Movie of the Week: Death of a Nation: The Timor Conspiracy (1994)

In 1975, the small country of East Timor situated in the Indonesian archipelago, claimed independence from Portugal. Later that year, Indonesia invaded East Timor. What transpired afterward was a bloody series of violent massacres, systematic ethnic cleansing and widespread displacement in order to make room for Indonesians and claim oil and gas rights for their own. This reprehensible series of events occurred with the support of the United Kingdom, the United States and Australia, who all stood to profit from the genocide in East Timor.

John Pilger, an Australian documentary film maker and journalist traveled to East Timor in the early 1990’s to document the ghastly effects of the genocide in East Timor and to interview the victims. In addition, he obtains interviews with major players in the events, including British masterminds of arms sales to Indonesia, the Indonesian foreign minister and the former Portuguese ambassador to Indonesia. Weaving together a web of first hand interviews and news footage of massacres in East Timor, Pilger creates a documentary that is hard to ignore.

The genocide in East Timor was a confluence of ethnic smugness of Indonesia and profits which flowed to Western defense and oil companies and to Suharto‘s incredible corrupt regime.

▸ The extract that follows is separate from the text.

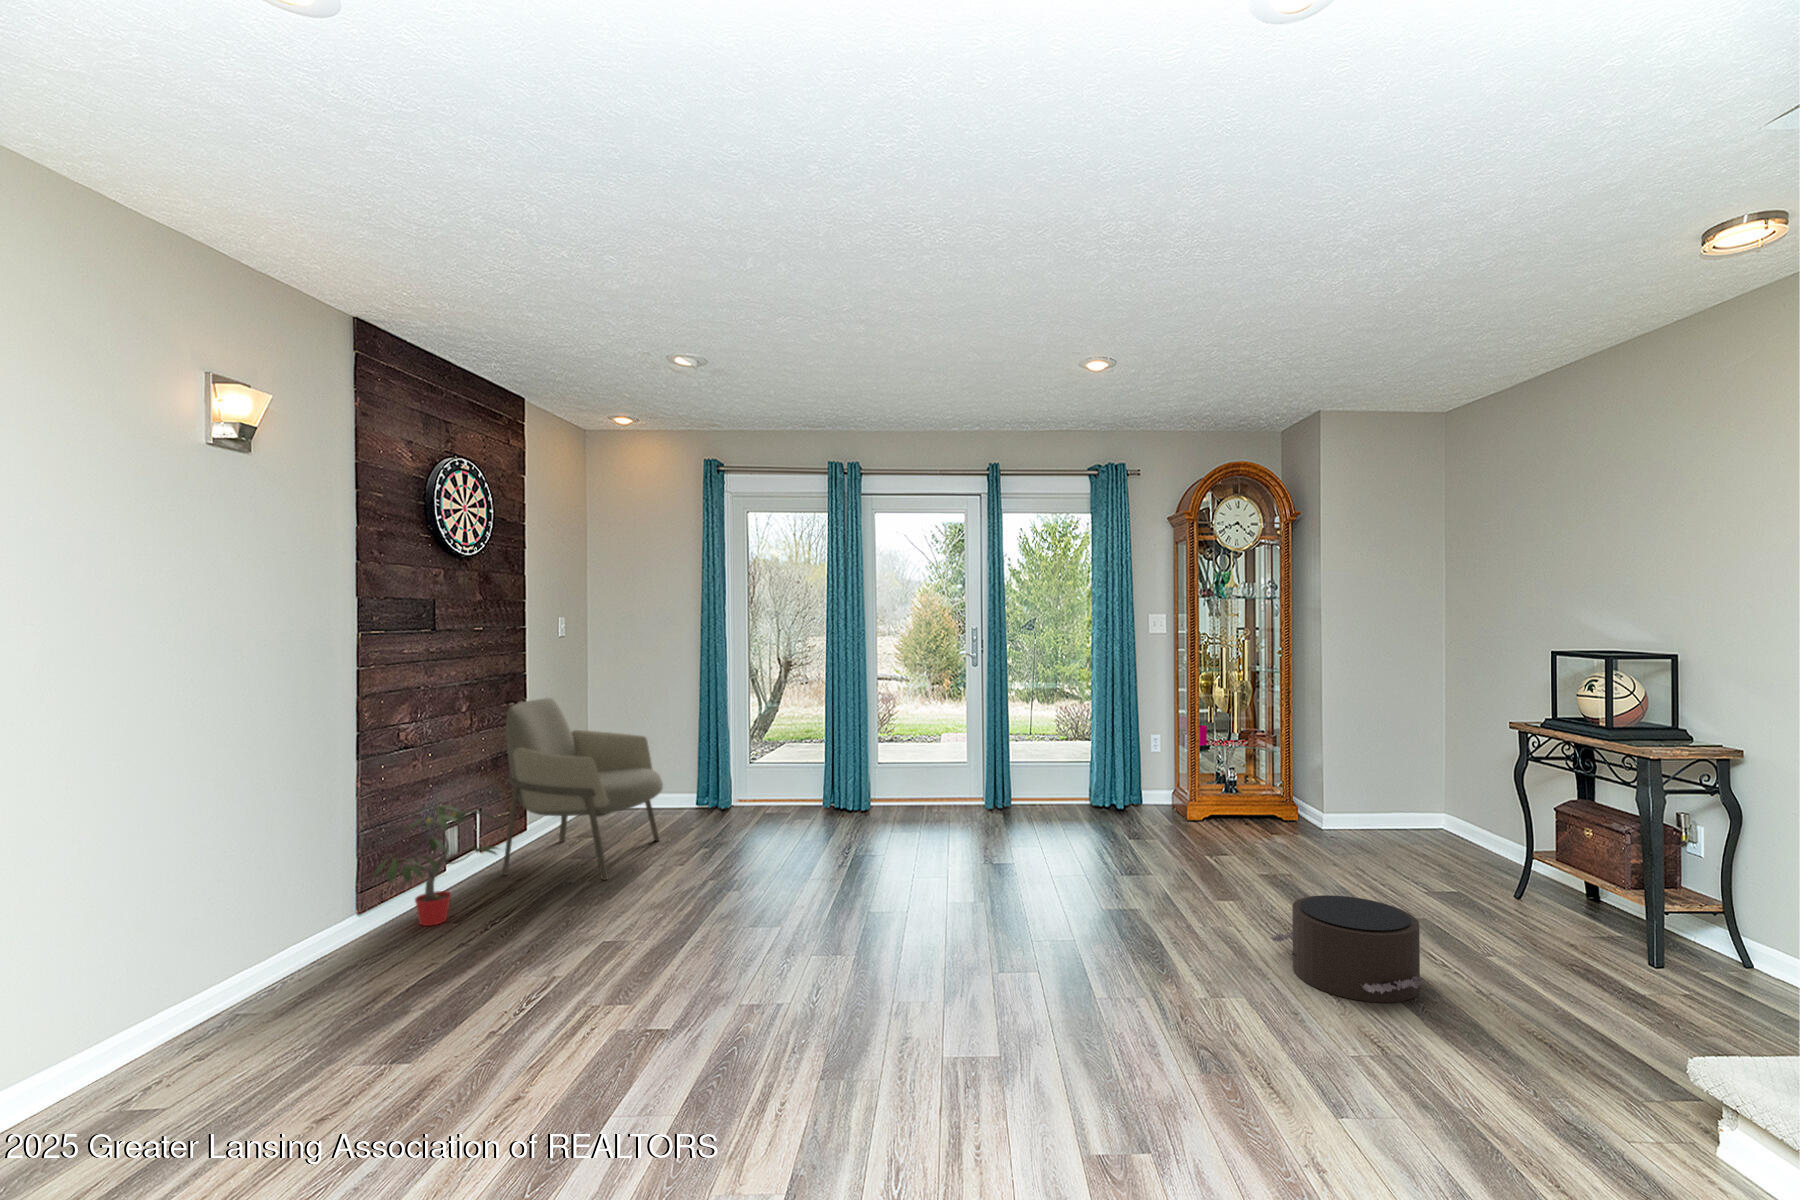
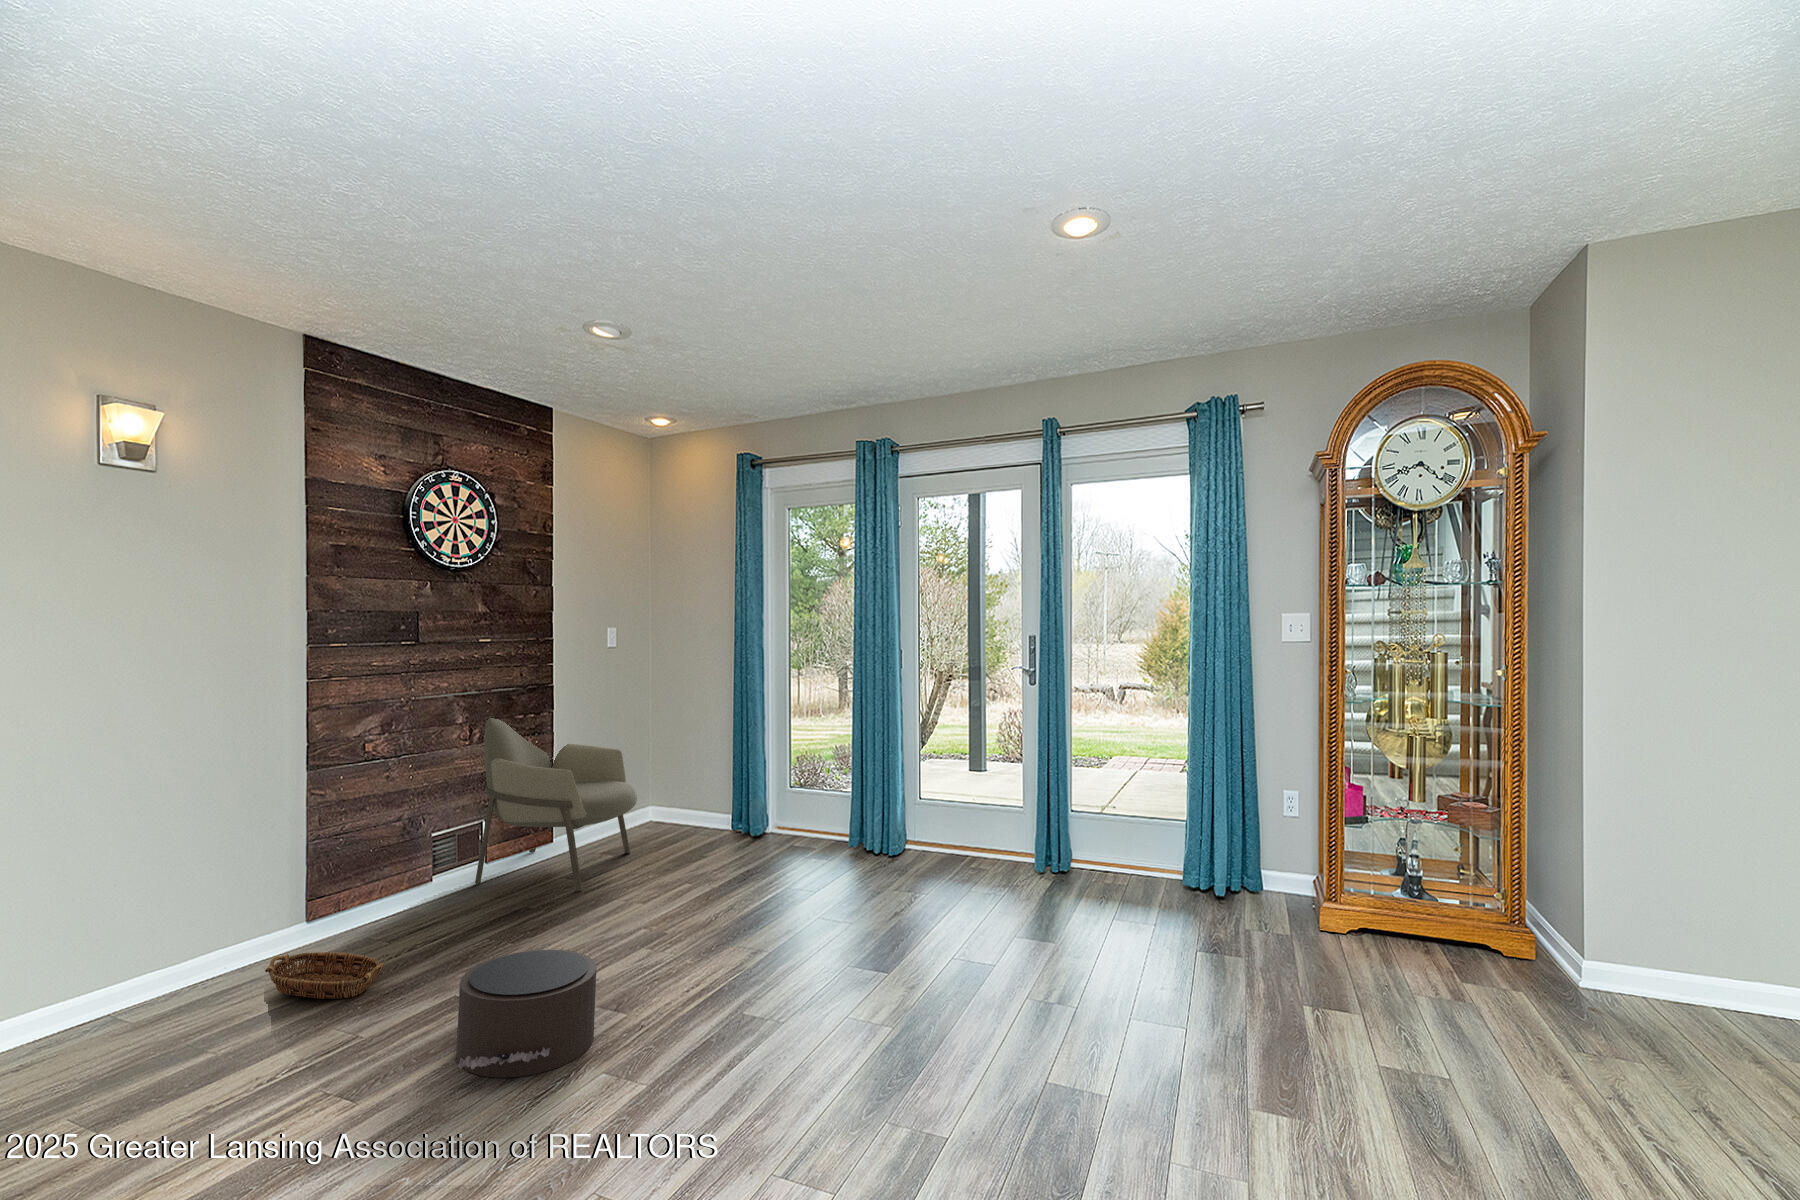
potted plant: present [374,806,498,926] -> none [353,814,482,934]
pouf: present [1270,895,1429,1003] -> present [456,950,597,1078]
basket: none [263,933,425,996] -> present [265,952,384,999]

The East Timorians, like the plights of many indigenous peoples, barely register on the radar of Americans or the British, enabling vast exploitation and murder without impunity. Unfortunately, the situation in East Timor is not unique and will continue to be repeated as long as first world countries demand resources and defense manufacturers continue to pollute our governments.

The connections of finance and warfare are insidious but not shocking. However, the brutal treatment of the East Timorians by the Indonesians sinks to levels visited by the Germans in WWII. Indonesian doctors willingly participated in mass sterilizations of East Timorian women, and in giving Depo-Provera shots without consent, ostensibly to eliminate the East Timorian population. East Timorians were moved to massive concentration camps and largely left to starve. The repercussions of a disrupted culture and mass displacement continue to plague the country to this day, which finally established itself as an independent state in 1999.

Death of a Nation is a masterpiece in documentary filmmaking, mostly for it’s massive impact in generating awareness for the West’s complicity in the genocide in East Timor. Pilger pulls no punches in describing the extent of the events, and offers no apologies for the actions of his countrymen. Although the subject matter of the documentary has long since passed, Death of Nation should continue to act as a record of the despicable nature of genocide and the economic and state forces which create conditions that enable it. in the history of documentary film, the impact of Death of Nation on public perception and policy cannot be underestimated.

You can watch the documentary, along with the rest of Pilger’s work here.

About Pete Larson

Researcher at the University of Michigan Institute for Social Research. Lecturer in the University of Michigan School of Public Health and at the University of Massachusetts Amherst. I do epidemiology, public health, GIS, health disparities and environmental justice. I also do music and weird stuff.

2 responses to “Movie of the Week: Death of a Nation: The Timor Conspiracy (1994)”

  1. Ferunando-Sama says :

    Saroo-jima cultural legacy, sad.

  2. Ferunando-Sama says :

    BTW, there was a strong solidarity movement in portuguese speaking countries during the 80s and 90s. Also in Latin America.